__EXERCISE DESCRIPTION__.
Render every line of text read from the data below as a Markdown table with two columns, Row and Line, numbering the rows in order and skipping blank lines. Leave the pictures out of the answer.

__AVAILABLE DATA__.
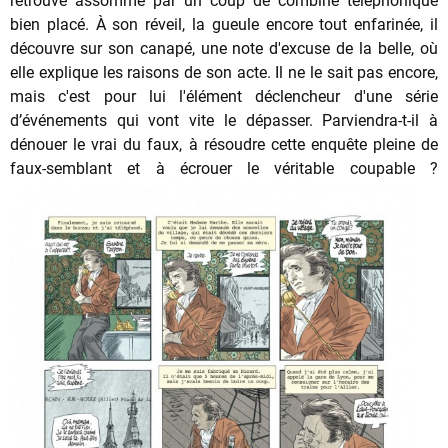
retrouve assommé par un coup de combiné téléphonique
bien placé. À son réveil, la gueule encore tout enfarinée, il
découvre sur son canapé, une note d'excuse de la belle, où
elle explique les raisons de son acte. Il ne le sait pas encore,
mais c'est pour lui l'élément déclencheur d'une série
d’événements qui vont vite le dépasser. Parviendra-t-il à
dénouer le vrai du faux, à résoudre cette enquête pleine de
faux-semblant et à écrouer le véritable coupable ?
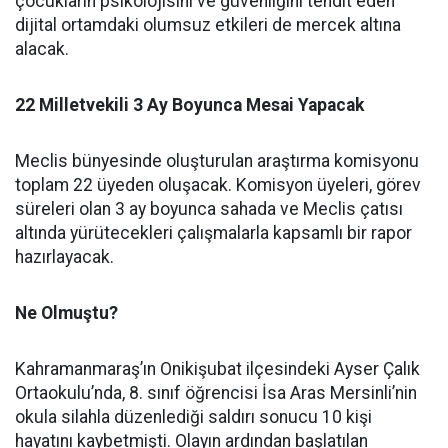
çocukların psikolojisini ve güvenliğini tehdit eden
dijital ortamdaki olumsuz etkileri de mercek altına
alacak.
22 Milletvekili 3 Ay Boyunca Mesai Yapacak
Meclis bünyesinde oluşturulan araştırma komisyonu
toplam 22 üyeden oluşacak. Komisyon üyeleri, görev
süreleri olan 3 ay boyunca sahada ve Meclis çatısı
altında yürütecekleri çalışmalarla kapsamlı bir rapor
hazırlayacak.
Ne Olmuştu?
Kahramanmaraş’ın Onikişubat ilçesindeki Ayser Çalık
Ortaokulu’nda, 8. sınıf öğrencisi İsa Aras Mersinli’nin
okula silahla düzenlediği saldırı sonucu 10 kişi
hayatını kaybetmişti. Olayın ardından başlatılan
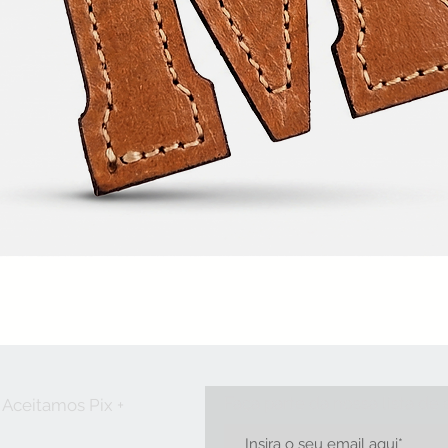
Visualização rápida
Faça parte da nossa lista de
Aceitamos Pix +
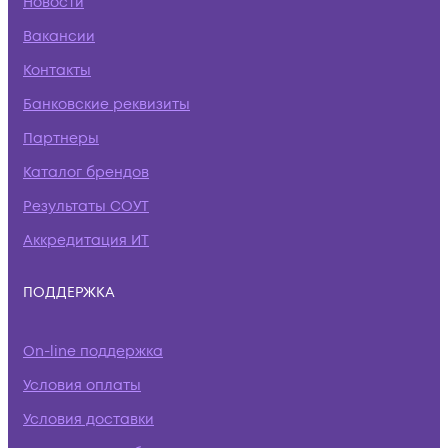
Новости
Вакансии
Контакты
Банковские реквизиты
Партнеры
Каталог брендов
Результаты СОУТ
Аккредитация ИТ
ПОДДЕРЖКА
On-line поддержка
Условия оплаты
Условия доставки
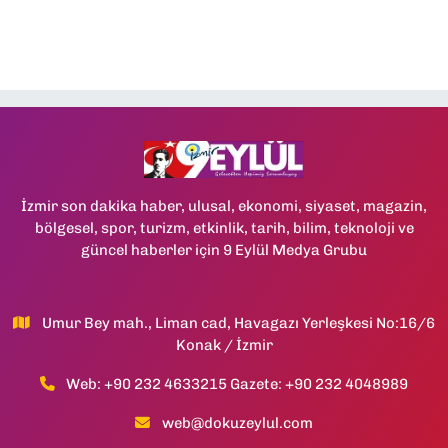
İzmir son dakika haber, ulusal, ekonomi, siyaset, magazin,
bölgesel, spor, turizm, etkinlik, tarih, bilim, teknoloji ve
güncel haberler için 9 Eylül Medya Grubu
Umur Bey mah., Liman cad, Havagazı Yerleşkesi No:16/6
Konak / İzmir
Web: +90 232 4633215 Gazete: +90 232 4048989
web@dokuzeylul.com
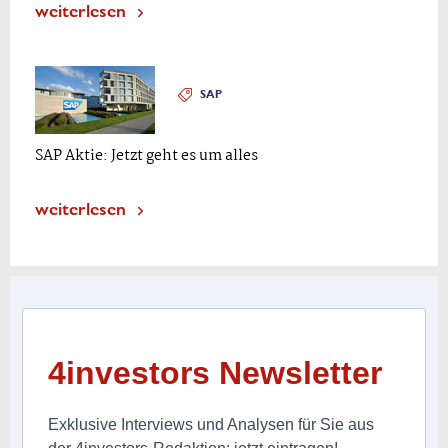
weiterlesen
SAP
SAP Aktie: Jetzt geht es um alles
weiterlesen
4investors Newsletter
Exklusive Interviews und Analysen für Sie aus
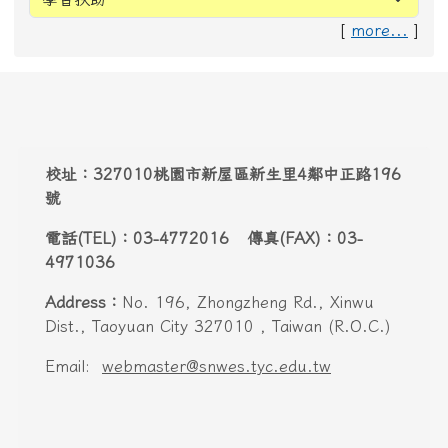
Address：
No. 196, Zhongzheng Rd., Xinwu
Dist., Taoyuan City 327010 , Taiwan (R.O.C.)
Email:
webmaster@snwes.tyc.edu.tw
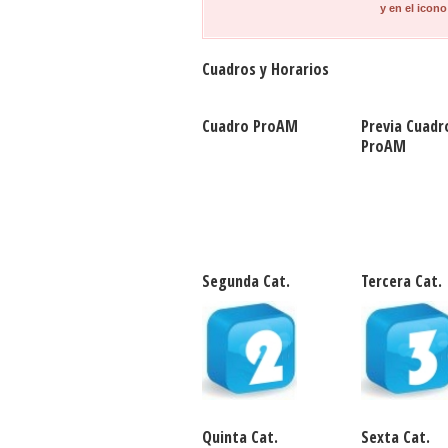
y en el icono
Cuadros y Horarios
Cuadro ProAM
Previa Cuadr
ProAM
Segunda Cat.
Tercera Cat.
Quinta Cat.
Sexta Cat.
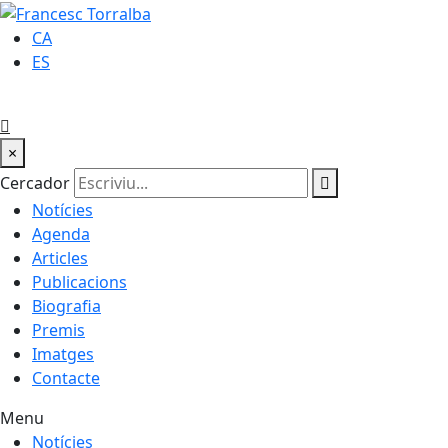
CA
ES
×
Cercador
Notícies
Agenda
Articles
Publicacions
Biografia
Premis
Imatges
Contacte
Menu
Notícies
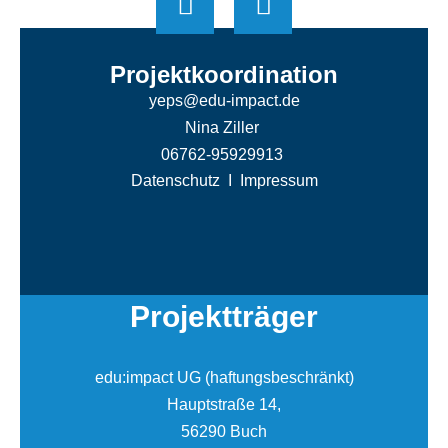
Projektkoordination
yeps@edu-impact.de
Nina Ziller
06762-95929913
Datenschutz
I
Impressum
Projektträger
edu:impact UG (haftungsbeschränkt)
Hauptstraße 14,
56290 Buch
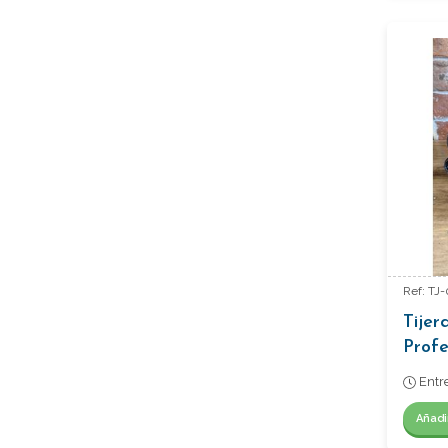
Ref: TJ-
Tijer
Profe
(Brux
Entr
Añadi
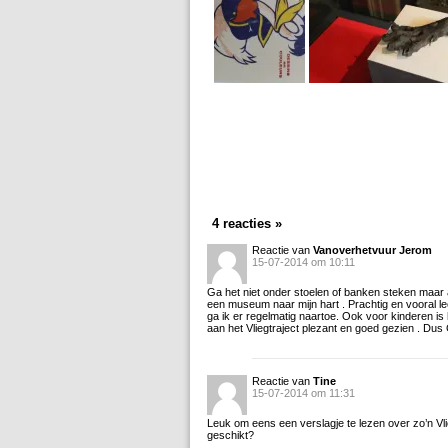
4 reacties »
Reactie van
Vanoverhetvuur Jerom
15-07-2014 om 10:11
Ga het niet onder stoelen of banken steken maa
een museum naar mijn hart . Prachtig en vooral le
ga ik er regelmatig naartoe. Ook voor kinderen i
aan het Vliegtraject plezant en goed gezien . Dus
Reactie van
Tine
15-07-2014 om 11:31
Leuk om eens een verslagje te lezen over zo’n Vlie
geschikt?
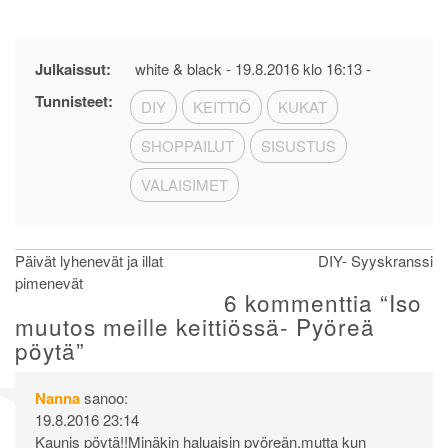
Julkaissut:
white & black -
19.8.2016 klo 16:13
-
Tunnisteet:
DIY
KEITTIÖ
KUKAT
SHOPPAILUT
SISUSTUS
VALAISIMET
Artikkelien
Päivät lyhenevät ja illat
DIY- Syyskranssi
pimenevät
selaus
6 kommenttia “
Iso
muutos meille keittiössä- Pyöreä
pöytä
”
Nanna
sanoo:
19.8.2016 23:14
Kaunis pöytä!!Minäkin haluaisin pyöreän,mutta kun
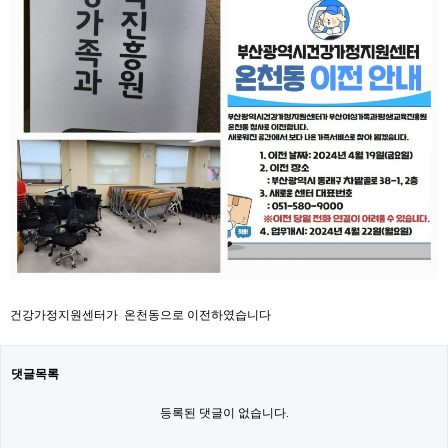
건강가정지원센터가 온천동으로 이전하였습니다
댓글목록
등록된 댓글이 없습니다.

__ANSWER TO THE EXERCISE__.
| Row | Line |
|---|---|
| 1 | retrouve assommé par un coup de combiné téléphonique |
| 2 | bien placé. À son réveil, la gueule encore tout enfarinée, il |
| 3 | découvre sur son canapé, une note d'excuse de la belle, où |
| 4 | elle explique les raisons de son acte. Il ne le sait pas encore, |
| 5 | mais c'est pour lui l'élément déclencheur d'une série |
| 6 | d’événements qui vont vite le dépasser. Parviendra-t-il à |
| 7 | dénouer le vrai du faux, à résoudre cette enquête pleine de |
| 8 | faux-semblant et à écrouer le véritable coupable ? |
| 9 | çocukların psikolojisini ve güvenliğini tehdit eden |
| 10 | dijital ortamdaki olumsuz etkileri de mercek altına |
| 11 | alacak. |
| 12 | 22 Milletvekili 3 Ay Boyunca Mesai Yapacak |
| 13 | Meclis bünyesinde oluşturulan araştırma komisyonu |
| 14 | toplam 22 üyeden oluşacak. Komisyon üyeleri, görev |
| 15 | süreleri olan 3 ay boyunca sahada ve Meclis çatısı |
| 16 | altında yürütecekleri çalışmalarla kapsamlı bir rapor |
| 17 | hazırlayacak. |
| 18 | Ne Olmuştu? |
| 19 | Kahramanmaraş’ın Onikişubat ilçesindeki Ayser Çalık |
| 20 | Ortaokulu’nda, 8. sınıf öğrencisi İsa Aras Mersinli’nin |
| 21 | okula silahla düzenlediği saldırı sonucu 10 kişi |
| 22 | hayatını kaybetmişti. Olayın ardından başlatılan |
| 23 | Visualização rápida |
| 24 | Faça parte da nossa lista de |
| 25 | Aceitamos Pix + |
| 26 | Новости |
| 27 | Вакансии |
| 28 | Контакты |
| 29 | Банковские реквизиты |
| 30 | Партнеры |
| 31 | Каталог брендов |
| 32 | Результаты СОУТ |
| 33 | Аккредитация ИТ |
| 34 | ПОДДЕРЖКА |
| 35 | On-line поддержка |
| 36 | Условия оплаты |
| 37 | Условия доставки |
| 38 | İzmir son dakika haber, ulusal, ekonomi, siyaset, magazin, |
| 39 | bölgesel, spor, turizm, etkinlik, tarih, bilim, teknoloji ve |
| 40 | güncel haberler için 9 Eylül Medya Grubu |
| 41 | Umur Bey mah., Liman cad, Havagazı Yerleşkesi No:16/6 |
| 42 | Konak / İzmir |
| 43 | Web: +90 232 4633215 Gazete: +90 232 4048989 |
| 44 | web@dokuzeylul.com |
| 45 | weiterlesen |
| 46 | SAP |
| 47 | SAP Aktie: Jetzt geht es um alles |
| 48 | weiterlesen |
| 49 | 4investors Newsletter |
| 50 | Exklusive Interviews und Analysen für Sie aus |
| 51 | Address： |
| 52 | No. 196, Zhongzheng Rd., Xinwu |
| 53 | Dist., Taoyuan City 327010 , Taiwan (R.O.C.) |
| 54 | Email: |
| 55 | webmaster@snwes.tyc.edu.tw |
| 56 | y en el icono |
| 57 | Cuadros y Horarios |
| 58 | Cuadro ProAM |
| 59 | Previa Cuadr |
| 60 | ProAM |
| 61 | Segunda Cat. |
| 62 | Tercera Cat. |
| 63 | Quinta Cat. |
| 64 | Sexta Cat. |
| 65 | CA |
| 66 | ES |
| 67 | × |
| 68 | Cercador |
| 69 | Notícies |
| 70 | Agenda |
| 71 | Articles |
| 72 | Publicacions |
| 73 | Biografia |
| 74 | Premis |
| 75 | Imatges |
| 76 | Contacte |
| 77 | Menu |
| 78 | Notícies |
| 79 | Projektkoordination |
| 80 | yeps@edu-impact.de |
| 81 | Nina Ziller |
| 82 | 06762-95929913 |
| 83 | Datenschutz |
| 84 | I |
| 85 | Impressum |
| 86 | Projektträger |
| 87 | edu:impact UG (haftungsbeschränkt) |
| 88 | Hauptstraße 14, |
| 89 | 56290 Buch |
| 90 | Ref: TJ- |
| 91 | Tijer |
| 92 | Profe |
| 93 | (Brux |
| 94 | Entr |
| 95 | Añadi |
| 96 | 4 reacties » |
| 97 | Reactie van |
| 98 | Vanoverhetvuur Jerom |
| 99 | 15-07-2014 om 10:11 |
| 100 | Ga het niet onder stoelen of banken steken maa |
| 101 | een museum naar mijn hart . Prachtig en vooral le |
| 102 | ga ik er regelmatig naartoe. Ook voor kinderen i |
| 103 | aan het Vliegtraject plezant en goed gezien . Dus |
| 104 | Reactie van |
| 105 | Tine |
| 106 | 15-07-2014 om 11:31 |
| 107 | Leuk om eens een verslagje te lezen over zo’n Vlie |
| 108 | geschikt? |
| 109 | Julkaissut: |
| 110 | white & black - |
| 111 | 19.8.2016 klo 16:13 |
| 112 | - |
| 113 | Tunnisteet: |
| 114 | DIY |
| 115 | KEITTIÖ |
| 116 | KUKAT |
| 117 | SHOPPAILUT |
| 118 | SISUSTUS |
| 119 | VALAISIMET |
| 120 | Artikkelien |
| 121 | Päivät lyhenevät ja illat |
| 122 | DIY- Syyskranssi |
| 123 | pimenevät |
| 124 | selaus |
| 125 | 6 kommenttia “ |
| 126 | Iso |
| 127 | muutos meille keittiössä- Pyöreä |
| 128 | pöytä |
| 129 | ” |
| 130 | Nanna |
| 131 | sanoo: |
| 132 | 19.8.2016 23:14 |
| 133 | Kaunis pöytä!!Minäkin haluaisin pyöreän,mutta kun |
| 134 | 건강가정지원센터가 온천동으로 이전하였습니다 |
| 135 | 댓글목록 |
| 136 | 등록된 댓글이 없습니다. |